I have a list of domain names like this:

usatoday.com
detroitnews.com
virust.com
ajkdfabbbbbbb.net
ha.box.sk
www.test.net
rp.fff.com

I am trying to write a regex to be able to match all of the said domains.

For the domains, here is my regex but it doesn't work that well:

import re
s='dd.ddd.com rp.ff.com usatoday.net'
d= re.compile(r'(?<!\S)(([a-zA-Z]{1})|([a-zA-Z]{1}[a-zA-Z]{1})|([a-zA-Z]{1}[0-9]{1})|([0-9]{1}[a-zA-Z]{1})|([a-zA-Z0-9][a-zA-Z0-9-_]{1,61}[a-zA-Z0-9]))\.([a-zA-Z]{2,6}|[a-zA-Z0-9-]{2,30}\.[a-zA-Z]{2,3})(?!\S)')

result = d.findall(s)
print(result)

Output:

[('dd', '', 'dd', '', '', '', 'ddd.com'), ('rp', '', 'rp', '', '', '', 'ff.com'), ('usatoday', '', '', '', '', 'usatoday', 'net')]

I need the output to be:

['dd.ddd.com', 'rp.ff.com', 'usatoday.net']

I am new to regex so any changes in the regexes above would help.

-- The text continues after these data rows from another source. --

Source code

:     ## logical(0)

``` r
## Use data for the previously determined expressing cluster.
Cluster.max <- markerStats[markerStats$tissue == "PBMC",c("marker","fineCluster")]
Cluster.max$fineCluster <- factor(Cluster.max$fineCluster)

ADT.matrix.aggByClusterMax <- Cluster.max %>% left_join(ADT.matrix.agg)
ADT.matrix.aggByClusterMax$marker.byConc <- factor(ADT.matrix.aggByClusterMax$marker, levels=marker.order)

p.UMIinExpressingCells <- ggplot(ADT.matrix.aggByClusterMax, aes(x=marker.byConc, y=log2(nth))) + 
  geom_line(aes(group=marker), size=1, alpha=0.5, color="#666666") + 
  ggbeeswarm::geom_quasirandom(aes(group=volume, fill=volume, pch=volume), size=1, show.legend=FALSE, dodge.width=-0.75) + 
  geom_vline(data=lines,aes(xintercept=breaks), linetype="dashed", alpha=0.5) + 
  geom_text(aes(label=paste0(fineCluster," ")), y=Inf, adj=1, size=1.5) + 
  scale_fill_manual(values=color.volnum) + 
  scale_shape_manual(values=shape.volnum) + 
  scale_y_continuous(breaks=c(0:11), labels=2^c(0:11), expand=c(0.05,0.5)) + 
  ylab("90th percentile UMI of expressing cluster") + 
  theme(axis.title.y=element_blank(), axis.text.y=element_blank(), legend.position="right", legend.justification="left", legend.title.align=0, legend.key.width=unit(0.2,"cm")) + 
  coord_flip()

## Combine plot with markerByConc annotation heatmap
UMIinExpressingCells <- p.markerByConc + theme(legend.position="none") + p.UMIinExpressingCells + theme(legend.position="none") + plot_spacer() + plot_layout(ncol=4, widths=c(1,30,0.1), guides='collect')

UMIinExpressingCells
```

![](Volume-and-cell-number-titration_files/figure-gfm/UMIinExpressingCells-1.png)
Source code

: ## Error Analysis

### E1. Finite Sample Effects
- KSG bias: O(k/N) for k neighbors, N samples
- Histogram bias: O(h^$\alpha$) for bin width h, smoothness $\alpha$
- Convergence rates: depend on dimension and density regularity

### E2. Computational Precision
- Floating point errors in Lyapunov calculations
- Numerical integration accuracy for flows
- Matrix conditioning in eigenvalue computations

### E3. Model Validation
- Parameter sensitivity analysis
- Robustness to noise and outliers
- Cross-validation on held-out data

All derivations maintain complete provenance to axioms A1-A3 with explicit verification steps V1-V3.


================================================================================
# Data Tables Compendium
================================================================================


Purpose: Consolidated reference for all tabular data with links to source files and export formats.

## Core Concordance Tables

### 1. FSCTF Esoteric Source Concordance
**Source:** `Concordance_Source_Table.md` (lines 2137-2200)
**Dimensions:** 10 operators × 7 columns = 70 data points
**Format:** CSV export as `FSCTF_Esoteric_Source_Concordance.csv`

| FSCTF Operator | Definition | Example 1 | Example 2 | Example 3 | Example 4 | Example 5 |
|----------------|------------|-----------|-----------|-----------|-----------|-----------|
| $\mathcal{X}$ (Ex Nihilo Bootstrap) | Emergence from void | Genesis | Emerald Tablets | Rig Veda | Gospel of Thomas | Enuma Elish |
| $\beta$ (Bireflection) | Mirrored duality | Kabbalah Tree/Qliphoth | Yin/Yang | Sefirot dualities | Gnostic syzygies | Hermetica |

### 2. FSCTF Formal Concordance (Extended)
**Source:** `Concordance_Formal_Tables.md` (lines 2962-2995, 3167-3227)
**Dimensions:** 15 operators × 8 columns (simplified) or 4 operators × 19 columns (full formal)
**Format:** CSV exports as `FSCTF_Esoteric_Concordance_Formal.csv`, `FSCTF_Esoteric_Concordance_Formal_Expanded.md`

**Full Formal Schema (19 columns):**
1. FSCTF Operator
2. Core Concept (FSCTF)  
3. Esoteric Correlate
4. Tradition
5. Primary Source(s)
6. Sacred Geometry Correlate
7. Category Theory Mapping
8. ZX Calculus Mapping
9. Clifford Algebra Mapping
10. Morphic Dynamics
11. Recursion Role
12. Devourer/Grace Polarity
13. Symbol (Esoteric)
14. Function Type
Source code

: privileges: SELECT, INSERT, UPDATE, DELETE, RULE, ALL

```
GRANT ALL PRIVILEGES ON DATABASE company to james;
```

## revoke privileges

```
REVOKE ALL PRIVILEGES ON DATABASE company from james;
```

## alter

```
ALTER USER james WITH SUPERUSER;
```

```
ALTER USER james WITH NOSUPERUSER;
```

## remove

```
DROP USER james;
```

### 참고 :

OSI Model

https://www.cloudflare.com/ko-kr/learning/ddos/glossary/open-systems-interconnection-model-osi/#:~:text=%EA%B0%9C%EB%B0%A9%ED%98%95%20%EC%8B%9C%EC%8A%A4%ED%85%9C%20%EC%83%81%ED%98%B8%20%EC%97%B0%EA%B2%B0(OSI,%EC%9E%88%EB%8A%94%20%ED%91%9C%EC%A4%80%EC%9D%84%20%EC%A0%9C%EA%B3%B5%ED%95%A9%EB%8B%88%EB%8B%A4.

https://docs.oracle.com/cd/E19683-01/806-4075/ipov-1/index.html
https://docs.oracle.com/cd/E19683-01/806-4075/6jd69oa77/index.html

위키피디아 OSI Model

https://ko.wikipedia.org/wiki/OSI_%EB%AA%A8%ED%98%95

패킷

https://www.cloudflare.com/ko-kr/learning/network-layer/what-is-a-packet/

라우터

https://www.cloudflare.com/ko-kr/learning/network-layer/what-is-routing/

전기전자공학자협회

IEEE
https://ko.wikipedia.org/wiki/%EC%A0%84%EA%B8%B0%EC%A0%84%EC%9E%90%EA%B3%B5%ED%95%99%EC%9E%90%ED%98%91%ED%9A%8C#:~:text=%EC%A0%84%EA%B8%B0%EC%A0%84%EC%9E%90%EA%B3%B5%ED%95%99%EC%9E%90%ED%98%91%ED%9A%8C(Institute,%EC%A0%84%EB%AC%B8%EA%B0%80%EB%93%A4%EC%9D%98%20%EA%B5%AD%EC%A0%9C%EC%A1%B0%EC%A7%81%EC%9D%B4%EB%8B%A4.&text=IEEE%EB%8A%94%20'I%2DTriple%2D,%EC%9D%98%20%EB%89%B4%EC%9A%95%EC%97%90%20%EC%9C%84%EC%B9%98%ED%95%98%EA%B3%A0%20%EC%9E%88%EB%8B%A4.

This is an updated version on my scirp

Coder123
  • 334
  • 6
  • 26

1 Answers1

1

This uses finditer() and group() on each match

import re

regex = r"([\w_-]+\.)+[\w_-]+"

test_str = "usatoday.com detroitnews.com virust.com"\
           "ajkdfabbbbbbb.net ha.box.sk www.test.net rp.fff.com"\
           "dd.ddd.com rp.ff.com"

matches = re.finditer(regex, test_str, re.MULTILINE)

grouped = [ match.group() for match in matches ]

print(grouped)

Output:

['usatoday.com', 'detroitnews.com', 'virust.com',
 'ajkdfabbbbbbb.net', 'ha.box.sk', 'www.test.net',
 'rp.fff.com', 'dd.ddd.com', 'rp.ff.com']
xvan
  • 4,554
  • 1
  • 22
  • 37